Saturday, 23 February, 2008

I have a desire to drive on a quiet road at night. No street lights, no headlights coming from the front or rear and no tail lights in front of me. Just quiet road with my music playing and no-one else there. Maybe there can be a little fog – like tonight… yes, that would be nice. But there are always other cars.

Getting the Job Done

Monday, 11 February, 2008

Today was… something surreal. Something special. Today I handed in my honours project. At the start of the weekend the anticipation began – the feeling that I am so close to putting this entire experience behind me. As the hours dropped away, I became more at peace with myself and less worried about what had to be done. When I dotted the last i, I no longer felt worry; only tired elation.

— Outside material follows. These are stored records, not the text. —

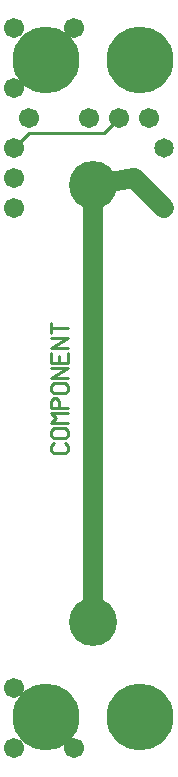
<source format=gtl>
%MOIN*%
%FSLAX25Y25*%
G04 D10 used for Character Trace; *
G04     Circle (OD=.01000) (No hole)*
G04 D11 used for Power Trace; *
G04     Circle (OD=.06700) (No hole)*
G04 D12 used for Signal Trace; *
G04     Circle (OD=.01100) (No hole)*
G04 D13 used for Via; *
G04     Circle (OD=.05800) (Round. Hole ID=.02800)*
G04 D14 used for Component hole; *
G04     Circle (OD=.06500) (Round. Hole ID=.03500)*
G04 D15 used for Component hole; *
G04     Circle (OD=.06700) (Round. Hole ID=.04300)*
G04 D16 used for Component hole; *
G04     Circle (OD=.08100) (Round. Hole ID=.05100)*
G04 D17 used for Component hole; *
G04     Circle (OD=.08900) (Round. Hole ID=.05900)*
G04 D18 used for Component hole; *
G04     Circle (OD=.11300) (Round. Hole ID=.08300)*
G04 D19 used for Component hole; *
G04     Circle (OD=.16000) (Round. Hole ID=.13000)*
G04 D20 used for Component hole; *
G04     Circle (OD=.18300) (Round. Hole ID=.15300)*
G04 D21 used for Component hole; *
G04     Circle (OD=.22291) (Round. Hole ID=.19291)*
%ADD10C,.01000*%
%ADD11C,.06700*%
%ADD12C,.01100*%
%ADD13C,.05800*%
%ADD14C,.06500*%
%ADD15C,.06700*%
%ADD16C,.08100*%
%ADD17C,.08900*%
%ADD18C,.11300*%
%ADD19C,.16000*%
%ADD20C,.18300*%
%ADD21C,.22291*%
%IPPOS*%
%LPD*%
G90*X0Y0D02*D15*X5000Y5000D03*D21*X15625Y15625D03*
D15*X5000Y25000D03*X25000Y5000D03*D19*            
X31250Y47200D03*D11*Y192800D01*D19*D03*D11*       
X45000Y195000D01*X55000Y185000D01*D14*D03*        
Y205000D03*D12*X10000Y210000D02*X35000D01*        
X5000Y205000D02*X10000Y210000D01*D15*             
X5000Y205000D03*X10000Y215000D03*X5000Y195000D03* 
Y225000D03*Y185000D03*X30000Y215000D03*D21*       
X15625Y234375D03*D12*X35000Y210000D02*            
X40000Y215000D01*D15*D03*X50000D03*D21*           
X46875Y234375D03*D15*X25000Y245000D03*X5000D03*   
D10*X22871Y145000D02*X17129D01*Y143326D02*        
Y146674D01*X22871Y138326D02*X17129D01*            
X22871Y141674D01*X17129D01*X22871Y136674D02*      
Y133326D01*X17129D01*Y136674D01*X20000Y133326D02* 
Y135837D01*X22871Y128326D02*X17129D01*            
X22871Y131674D01*X17129D01*X21914Y126674D02*      
X22871Y125837D01*Y124163D01*X21914Y123326D01*     
X18086D01*X17129Y124163D01*Y125837D01*            
X18086Y126674D01*X21914D01*X22871Y118326D02*      
X17129D01*Y120837D01*X18086Y121674D01*X19043D01*  
X20000Y120837D01*Y118326D01*X22871Y113326D02*     
X17129D01*X19043Y115000D01*X17129Y116674D01*      
X22871D01*X21914Y111674D02*X22871Y110837D01*      
Y109163D01*X21914Y108326D01*X18086D01*            
X17129Y109163D01*Y110837D01*X18086Y111674D01*     
X21914D01*Y106674D02*X22871Y105837D01*Y104163D01* 
X21914Y103326D01*X18086D01*X17129Y104163D01*      
Y105837D01*X18086Y106674D01*D21*X46875Y15625D03*  
M02*                                              

</source>
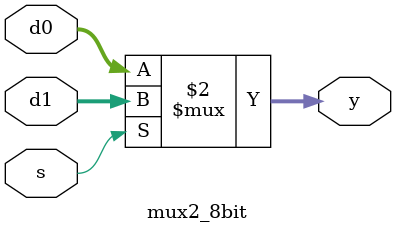
<source format=v>
module mux2_8bit(d0, d1, s, y);						//declare MUX2 module
 input [7:0] d0, d1; 									//set input
 input s; 													//set input
 output [7:0] y; 											//set output
 
 assign y=(s==1'b0)?d0:d1; 							//assign y if(s is 1) to d0 else d1
 
endmodule
	
</source>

My project, “Fast Regular Expression Matching”, had the misfortune of being associated with some terrible experiences. Not only had I to deal with emotional problems, but the sheer scope of doing your honours completely reeled me. Before I had started with my honours, many people had told me that I am going to enjoy myself. I was even told that I am being envied, because I remind people of the pleasure they had had doing their honours. My experience of doing honours was not exactly pleasurable. The workload was very heavy and it was difficult to get to everything, let alone keep your sanity. To the agony of my readers I have repeatedly lamented 2007. The good news is that this project hand in, for me, is the last chain cast off from that period of my life. Now there is only looking (and moving) forward.

I had very high hopes for my project. The potential was there to do something really stunning (al be it not ground breaking). I envisioned a complex, by elegantly executed, heart surgery in the clinical environment of a Californian private hospital. In stead, my project ended up as a hurried back alley abortion in Mogadishu. When I proofread my report yesterday, I was satisfied with my write; I’m am not concerned about my style. Rather, it is what I wrote about that scares me. Some of the results are very shaky. They are not necessarily incorrect, but rather not up to the academic standard which might be expected from an honours student. But, I had worked through the night and by daybreak the hours were falling like autumn leaves from a tree. Then, all worries and concerns dissipated. Perhaps it was temporary insanity induced by fatigue, but I did not care any more. I tied up the loose ends and with a push out chest and a head held high I handed in my project – I passed on the gremlin which rode on my back for a year to a person who will judge whether my carrying around of it was an adequate effort. Then, I came home and slept.

Honestly, I don’t know what is going to happen now. All I want is a pass (well, 54%, actually), so that is all I’m hoping for. It certainly seems like all I aspired for. Next week sometime I still have to give a presentation on my work. While I know I’ll feel like a neon pink deer during hunting season, I have been assured that we are practically graded on the report alone. So, as far as I’m concerned, the hardest part is out of the way.

Now I can look forward to getting my life in order and doing my masters. The difference between my masters and my honours is going to be that, while the honours was an end, the masters is a means to something else. Where this journey is going to take me, I do not know, but I’m excited to get on the road.

But first, I’m going to go get some more sleep.